Readout data from measuring instruments
==*==

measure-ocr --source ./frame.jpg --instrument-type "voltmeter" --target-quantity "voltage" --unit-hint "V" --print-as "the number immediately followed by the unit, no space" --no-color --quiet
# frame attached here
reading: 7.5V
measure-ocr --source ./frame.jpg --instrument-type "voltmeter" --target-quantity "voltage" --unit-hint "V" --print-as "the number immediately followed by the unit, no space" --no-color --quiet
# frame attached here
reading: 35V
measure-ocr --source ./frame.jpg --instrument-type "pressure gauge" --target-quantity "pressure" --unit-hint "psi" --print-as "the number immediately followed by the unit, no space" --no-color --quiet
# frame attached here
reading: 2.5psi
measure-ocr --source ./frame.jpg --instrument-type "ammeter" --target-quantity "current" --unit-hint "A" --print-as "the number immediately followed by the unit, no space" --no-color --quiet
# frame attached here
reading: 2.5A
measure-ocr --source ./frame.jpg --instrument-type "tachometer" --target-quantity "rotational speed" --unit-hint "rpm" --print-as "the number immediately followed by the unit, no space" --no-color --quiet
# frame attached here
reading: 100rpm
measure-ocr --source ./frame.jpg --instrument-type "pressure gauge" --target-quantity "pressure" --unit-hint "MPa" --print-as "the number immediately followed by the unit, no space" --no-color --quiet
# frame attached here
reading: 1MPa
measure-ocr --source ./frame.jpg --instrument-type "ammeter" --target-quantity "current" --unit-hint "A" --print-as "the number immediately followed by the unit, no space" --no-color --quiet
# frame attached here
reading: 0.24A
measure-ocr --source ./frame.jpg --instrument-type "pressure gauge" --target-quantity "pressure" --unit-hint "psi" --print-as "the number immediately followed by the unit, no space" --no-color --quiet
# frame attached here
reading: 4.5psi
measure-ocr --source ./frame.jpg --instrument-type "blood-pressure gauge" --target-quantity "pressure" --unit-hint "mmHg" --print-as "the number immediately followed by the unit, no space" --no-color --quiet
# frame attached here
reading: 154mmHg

==*==

WRITTEN TASK: Count the lines in the items above that contain the string "gauge", and report only that number.

RESPONSE BOX: 4